### TASK DESCRIPTION
From the entries below, list each line with "user".
==== RECORDS TO USE
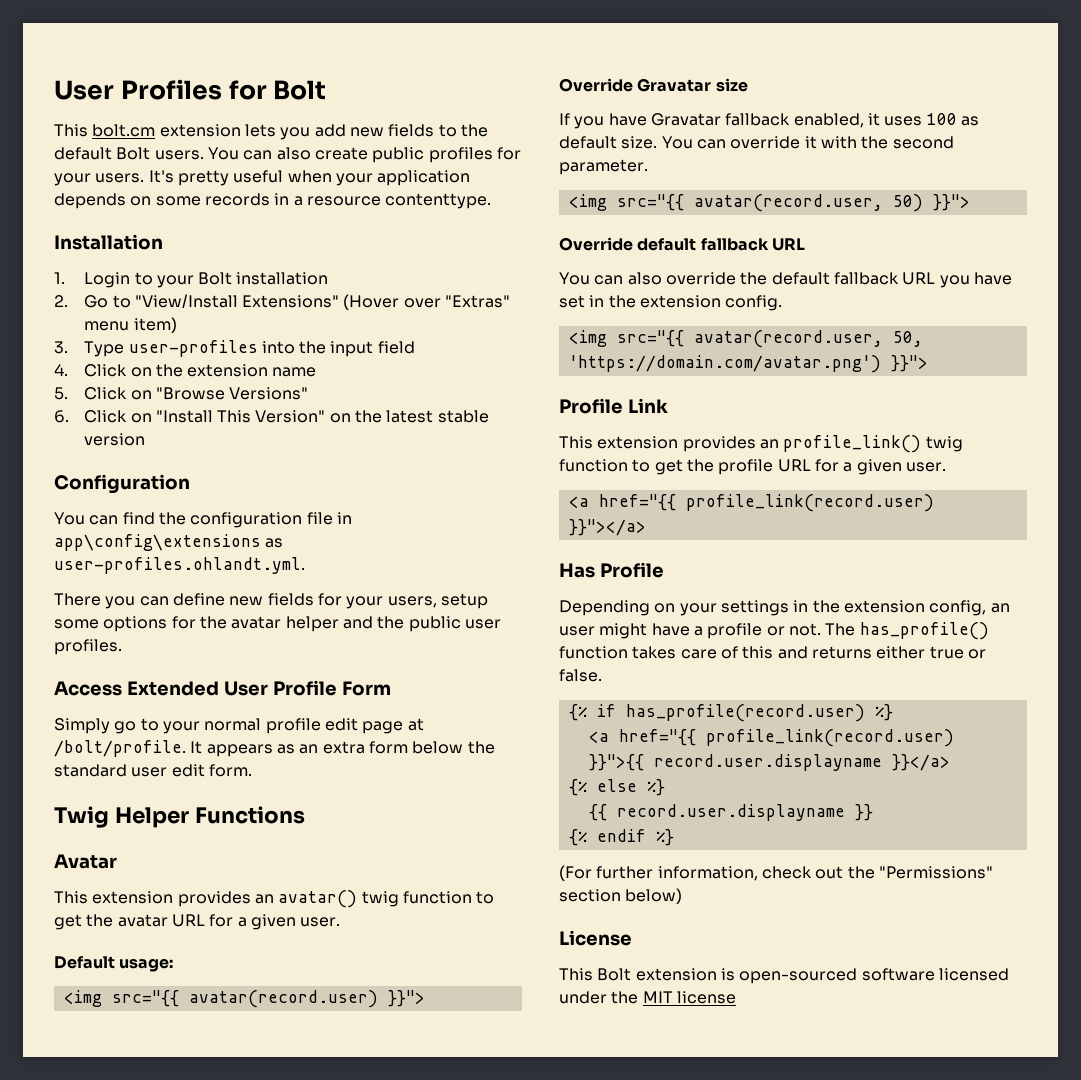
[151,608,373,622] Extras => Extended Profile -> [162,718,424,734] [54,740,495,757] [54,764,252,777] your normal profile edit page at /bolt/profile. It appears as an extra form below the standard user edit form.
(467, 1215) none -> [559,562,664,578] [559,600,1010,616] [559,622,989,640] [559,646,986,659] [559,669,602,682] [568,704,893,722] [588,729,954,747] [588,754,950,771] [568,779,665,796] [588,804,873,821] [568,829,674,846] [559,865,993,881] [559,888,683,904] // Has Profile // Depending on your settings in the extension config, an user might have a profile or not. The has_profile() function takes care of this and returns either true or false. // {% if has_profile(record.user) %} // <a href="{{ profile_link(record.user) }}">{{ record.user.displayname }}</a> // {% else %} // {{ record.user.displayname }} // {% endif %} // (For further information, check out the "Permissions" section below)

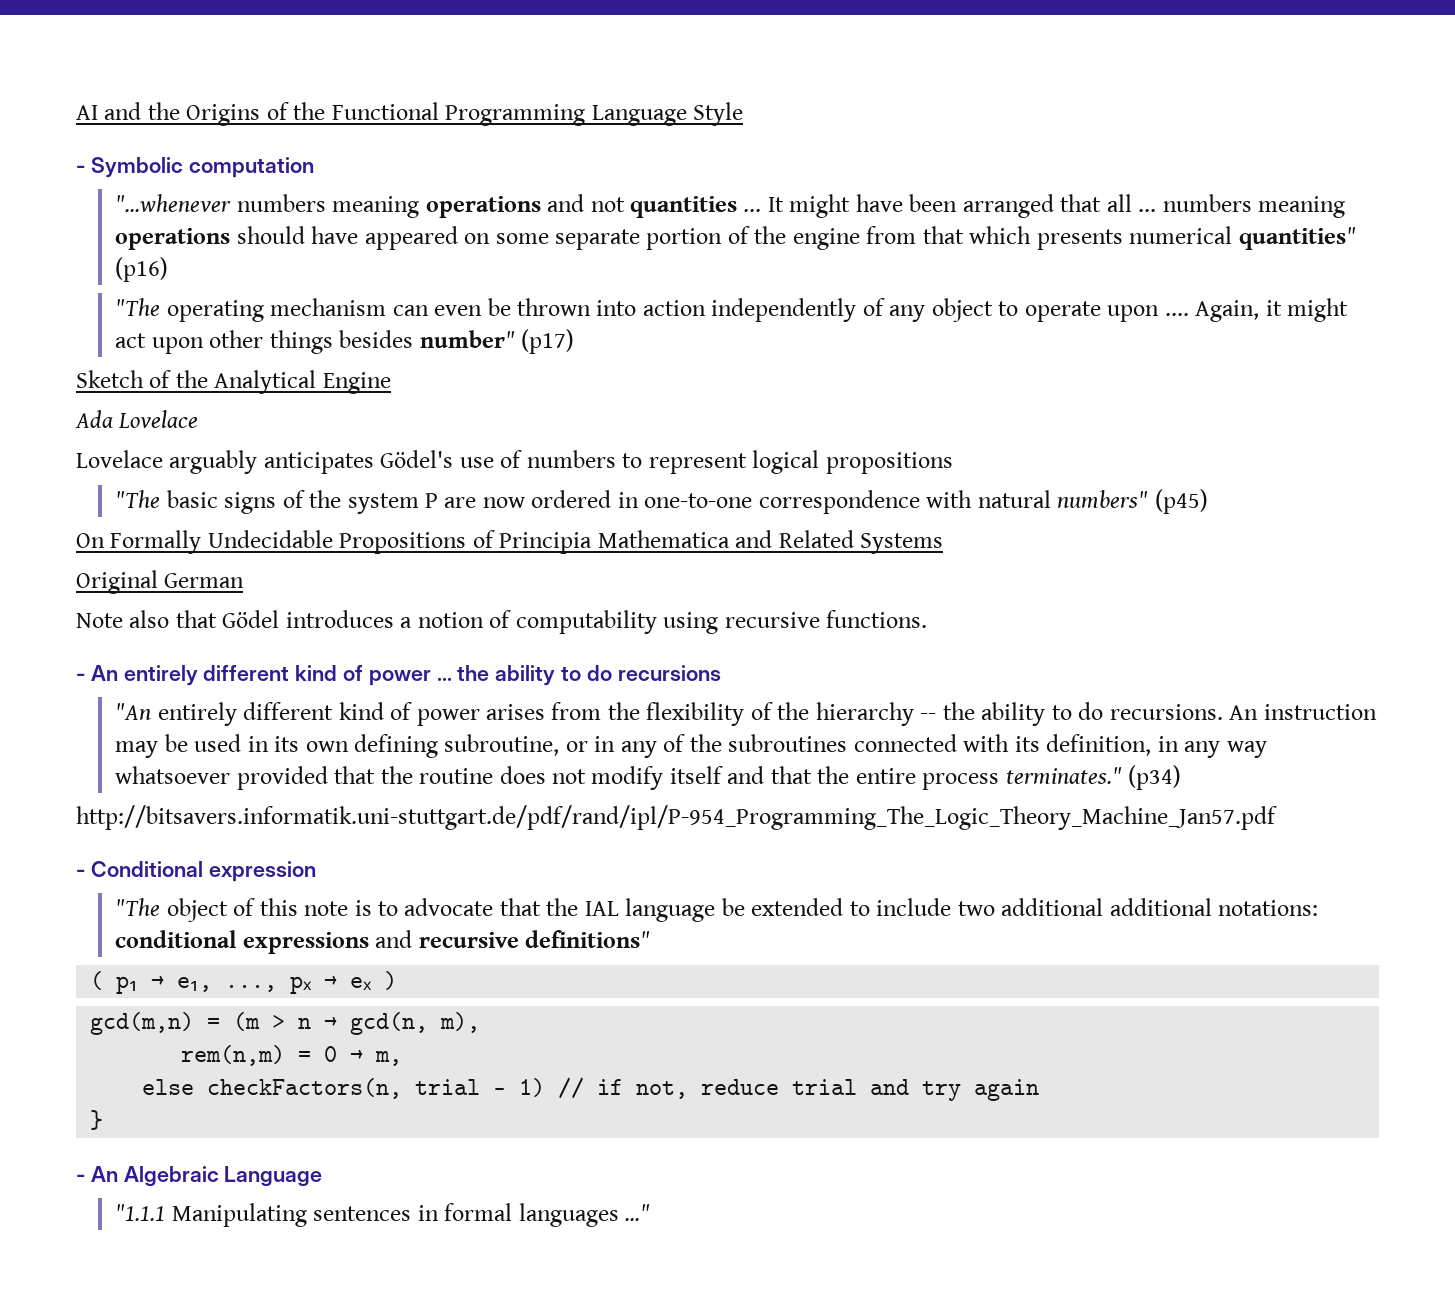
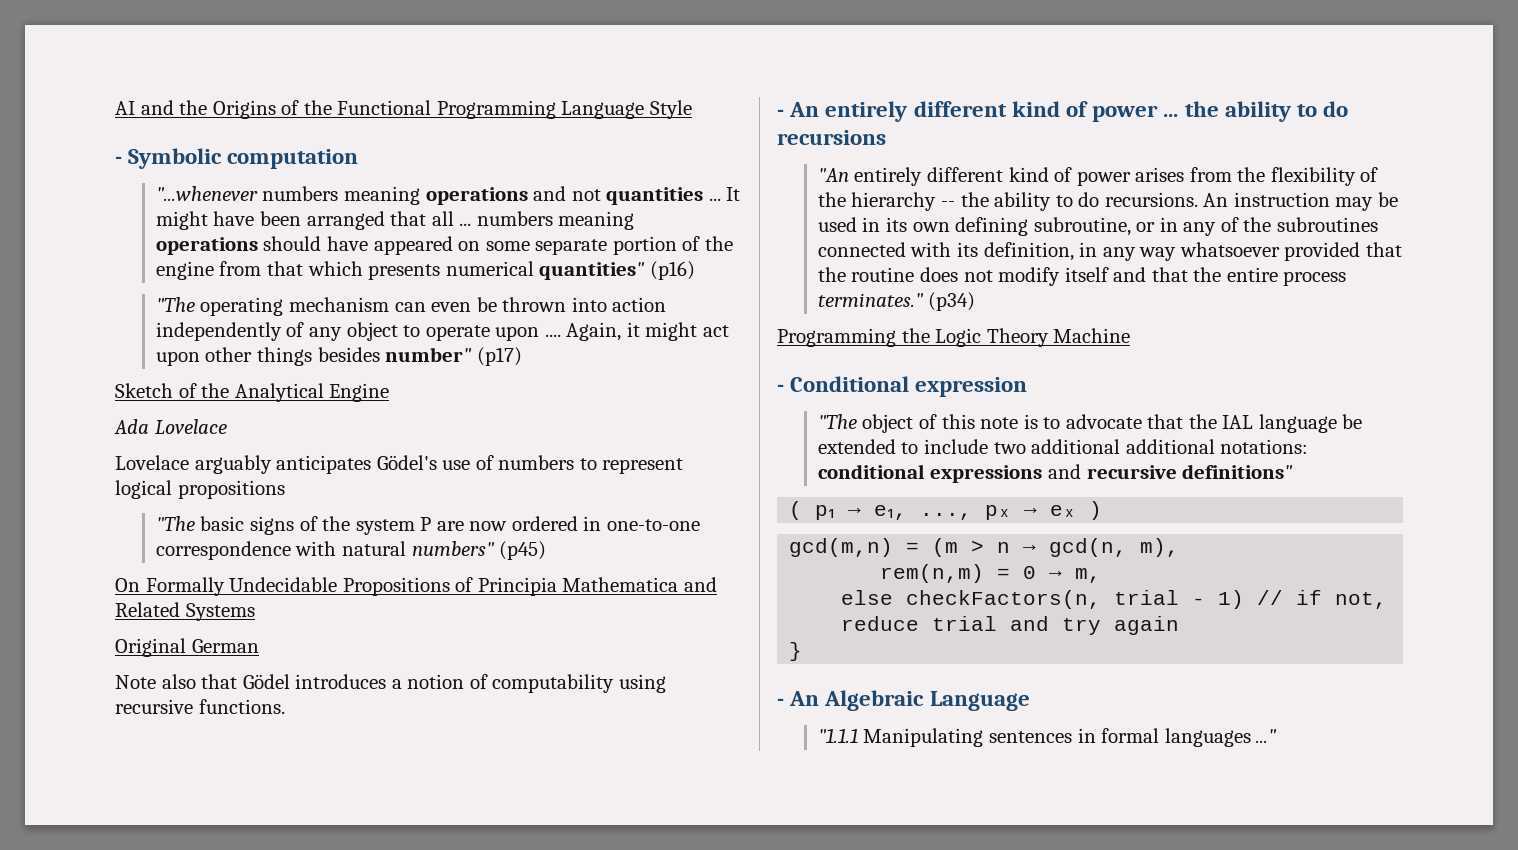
[76,805,1277,830] http://bitsavers.informatik.uni-stuttgart.de/pdf/rand/ipl/P-954_Programming_The_Logic_Theory_Machine_Jan57.pdf -> [777,328,1131,347] Programming the Logic Theory Machine

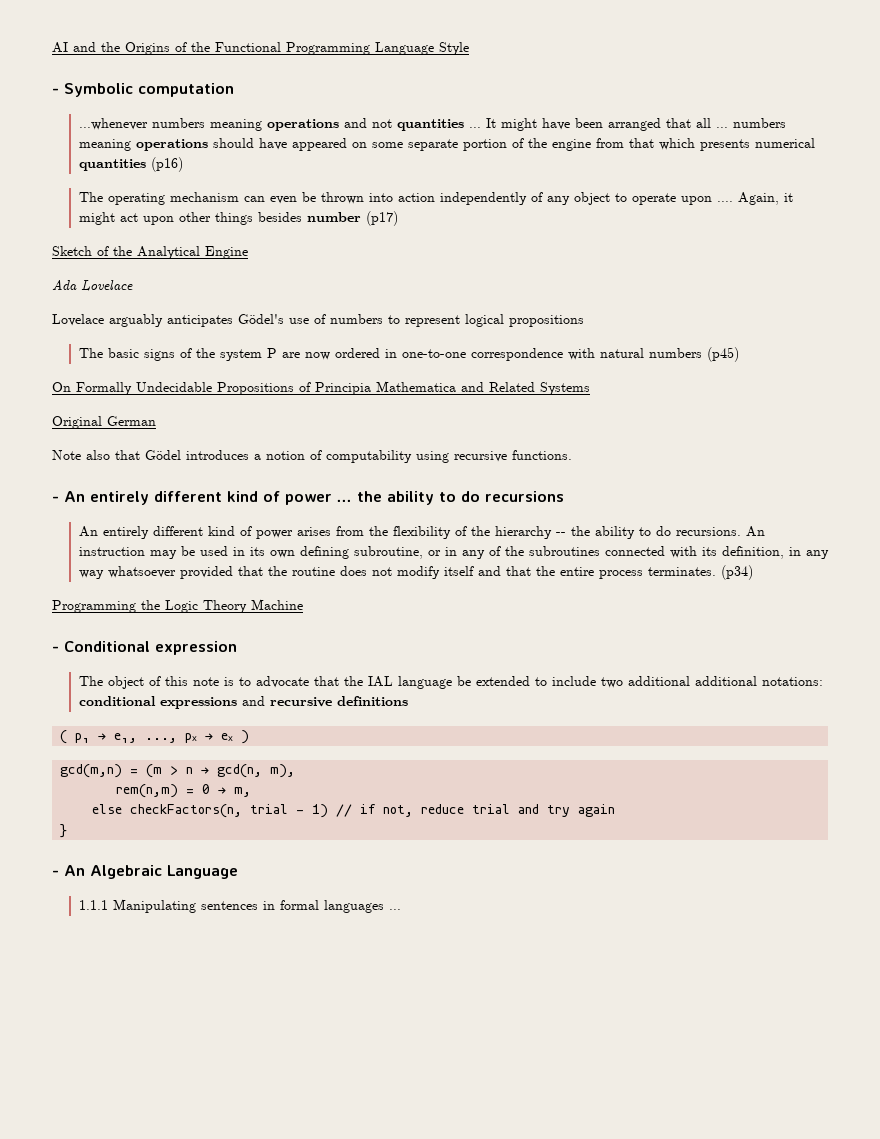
[155,186,258,201] "...whenever -> [78,118,148,130] ...whenever
[539,262,646,280] quantities" -> [78,159,146,171] quantities
[155,297,195,312] "The -> [78,192,103,202] The
[385,347,473,362] number" -> [306,212,361,222] number
[155,516,195,531] "The -> [78,348,103,358] The
[411,541,495,556] numbers" -> [648,348,702,358] numbers
[817,168,849,182] "An -> [78,526,98,537] An
[817,293,924,307] terminates." -> [647,567,716,576] terminates.
[817,414,857,429] "The -> [78,676,103,686] The
[1182,464,1294,479] definitions" -> [336,696,408,706] definitions
[817,728,858,743] "1.1.1 -> [78,900,108,910] 1.1.1
[1256,729,1278,743] ..." -> [388,909,401,910] ...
========
### ANSWER TO THIS TASK
[151,608,373,622] Extras => Extended Profile -> [162,718,424,734] [54,740,495,757] [54,764,252,777] your normal profile edit page at /bolt/profile. It appears as an extra form below the standard user edit form.
(467, 1215) none -> [559,562,664,578] [559,600,1010,616] [559,622,989,640] [559,646,986,659] [559,669,602,682] [568,704,893,722] [588,729,954,747] [588,754,950,771] [568,779,665,796] [588,804,873,821] [568,829,674,846] [559,865,993,881] [559,888,683,904] // Has Profile // Depending on your settings in the extension config, an user might have a profile or not. The has_profile() function takes care of this and returns either true or false. // {% if has_profile(record.user) %} // <a href="{{ profile_link(record.user) }}">{{ record.user.displayname }}</a> // {% else %} // {{ record.user.displayname }} // {% endif %} // (For further information, check out the "Permissions" section below)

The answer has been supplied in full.